Important Concepts in Cell Communication

• **Types of Cell-to-Cell Communication:
  ** (details not provided in the transcript).
• Stages of a Response to a Signal:
  • Reception.
  • Transduction.
  • Response.
• Receptor-Ligand Interaction:
  • Each receptor has a specific Kd (dissociation constant), indicating affinity.
  • [Ligand] above Kd leads to greater response than [ligand] below Kd.
  • Ligand binding triggers conformational changes in the receptor, initiating effects.
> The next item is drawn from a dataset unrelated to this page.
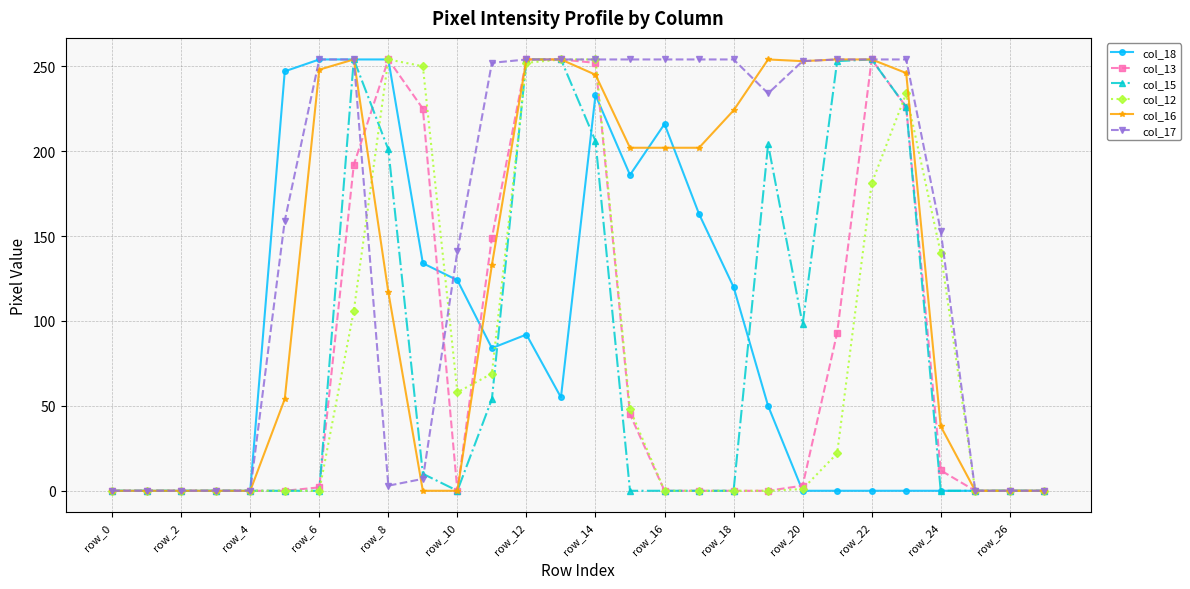

What is the greatest value displayed?

254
Apoptosis: Programmed Cell Death

• Essential for:
  • Sculpting tissues.
  • Maintenance of organ size and shape.
  • Removal of damaged, worn-out, or infected cells.
• Two pathways of apoptosis:
  • Extrinsic pathway: Activated by external signals.
  • Intrinsic pathway: Involved mitochondrial signals and factors like p53.

Summary of Key Processes:

• Mitosis consists of five stages: Prophase, Prometaphase, Metaphase, Anaphase, and Telophase, each with distinct cellular events leading to division.
• The Eukaryotic Cell Cycle:Includes G1, S, G2, and M phases, varying time span based on organism and cell type.
• Protein Sorting Mechanisms: Includes co-translational and post-translational sorting, influenced by the site of translation, signaling sequences (NLS/NES).
• Transport Mechanisms: Through nuclear pore complexes (active for proteins >60 kDa requiring GTP).

Recommendations for Review

• Focus on understanding types of mutations and their impacts on protein function.
• Familiarize with cell communication pathways and processes involved in apoptosis, as these are essential for understanding cellular processes and responses.